No ato final da novela “Família é Tudo”, Neuza Caribé trouxe à vida a avó de Lupita, personagem guatemalteca marcada pela dor e pela pobreza. Ao retornar à televisão, a atriz mergulhou no desafio de incorporar o espanhol em sua fala. “Fiquei assistindo Maria do Bairro e Rebelde o tempo inteiro para poder pegar o ritmo da fala, depois fui ensaiar com a Daphne e chegar a um meio-termo para não falar nem muito português nem muito espanhol”, explicou Neuza, ao descrever sua preparação para o papel.

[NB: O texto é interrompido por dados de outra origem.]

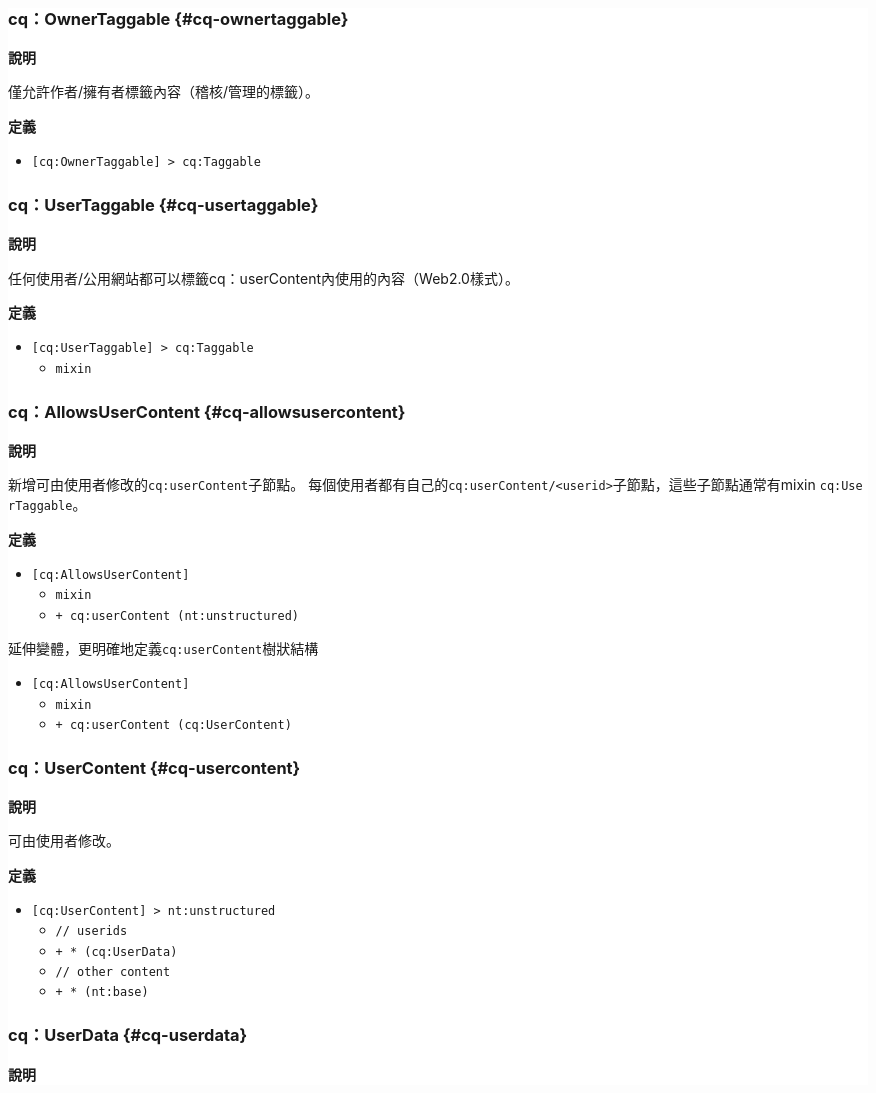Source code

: ### cq：OwnerTaggable {#cq-ownertaggable}

**說明**

僅允許作者/擁有者標籤內容（稽核/管理的標籤）。

**定義**

* `[cq:OwnerTaggable] > cq:Taggable`

### cq：UserTaggable {#cq-usertaggable}

**說明**

任何使用者/公用網站都可以標籤cq：userContent內使用的內容（Web2.0樣式）。

**定義**

* `[cq:UserTaggable] > cq:Taggable`
   * `mixin`

### cq：AllowsUserContent {#cq-allowsusercontent}

**說明**

新增可由使用者修改的`cq:userContent`子節點。 每個使用者都有自己的`cq:userContent/<userid>`子節點，這些子節點通常有mixin `cq:UserTaggable`。

**定義**

* `[cq:AllowsUserContent]`
   * `mixin`
   * `+ cq:userContent (nt:unstructured)`

延伸變體，更明確地定義`cq:userContent`樹狀結構

* `[cq:AllowsUserContent]`
   * `mixin`
   * `+ cq:userContent (cq:UserContent)`

### cq：UserContent {#cq-usercontent}

**說明**

可由使用者修改。

**定義**

* `[cq:UserContent] > nt:unstructured`
   * `// userids`
   * `+ * (cq:UserData)`
   * `// other content`
   * `+ * (nt:base)`

### cq：UserData {#cq-userdata}

**說明**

A sua personagem carrega as marcas de uma vida sofrida, algo que Neuza traduziu em cada gesto, cada expressão. “A avó de Lupita é vinda da Guatemala, uma mulher pobre, muito pobre. O marido ganha dinheiro e perde no jogo, além de tudo, perdeu uma filha que era a mãe da Lupita. Então, imaginei que ela era uma mulher de pouca vaidade. Eu fazia maquiagem… é que eles faziam uma maquiagem. Aí depois eu tava fazendo várias expressões no rosto. Aí ficava assim, meio encarquilhada”. Nessa construção, Neuza mostrou a profundidade de uma mulher resiliente, esculpida pela dor, mas ainda de pé.

A parceria com Daphne Bozaski, intérprete da protagonista, foi um reencontro especial para Neuza, que já admirava a jovem atriz desde seus primeiros passos na televisão. “Eu me sinto encantada com a Daphne, desde a época de Malhação quando ela fazia a Benê. Então esse trabalho, quando eu fiz, também achei uma graça o trabalho dela, de composição. É uma menina dedicada”, disse Neuza com afeto. A admiração mútua entre as atrizes trouxe para a tela uma relação bonita entre avó e neta, cheia de nuances e emoção.

Neuza Caribé e Daphne Bozaski em “Família é Tudo” (Foto: Reprodução)

A carreira de Neuza Caribé, no entanto, não se limita à televisão. Nora dos gigantes da teledramaturgia, Dias Gomes (1922-1999) e Janete Clair (1925-1983), Neuza se afastou da TV nos anos 80 para se dedicar ao teatro e à família. “Fui fazer teatro, a produzir teatro e escrever porque assim podia estar com as minhas filhas. Inclusive, a Renata Dias Gomes, roteirista, aprendeu a andar nos corredores da TV Globo”, relembra com carinho.

Ela revisitou seu passado nas produções teatrais, com destaque para Guerrinha de Troia, ao lado de Cassia Foureaux e Alan Pierre, e O Toreador, texto original de Janete Clair. A atriz ainda dirigiu uma ópera espírita e trabalhou com moradores de rua em peças sociais. Participou também do filme Quem Matou Pixote, uma atuação de grande importância afetiva para ela, dirigida por José Joffily. Entre suas memórias, revela: “Ultimamente, eu tava tomando muito banho de mar”, diverte-se. Na TV, marcou presença em produções como Selva de Pedra (1986), Brilhante (1981) e Sétimo Sentido (1982), compondo personagens que ampliaram seu reconhecimento artístico.

Neuza Caribé e Cininha de Paula em cena de “Partido Alto” (Foto: Reprodução/Globoplay)

Hoje casada com o médico Maurício, Neuza encontra na medicina paralelos com sua arte. Para ela, o ofício do marido também exige uma sensibilidade que transcende o conhecimento técnico. “Para trabalhar com a medicina, que não é uma ciência exata, você tem que ter muita sensibilidade também. O médico também passa por isso, eu acho que a sensibilidade de perceber nos mínimos detalhes, é às vezes mais importante do que você dar o remédio mais novo, mas dar um acolhimento”, refletiu a atriz, traçando uma linha poética entre o cuidar, seja no palco ou na vida real.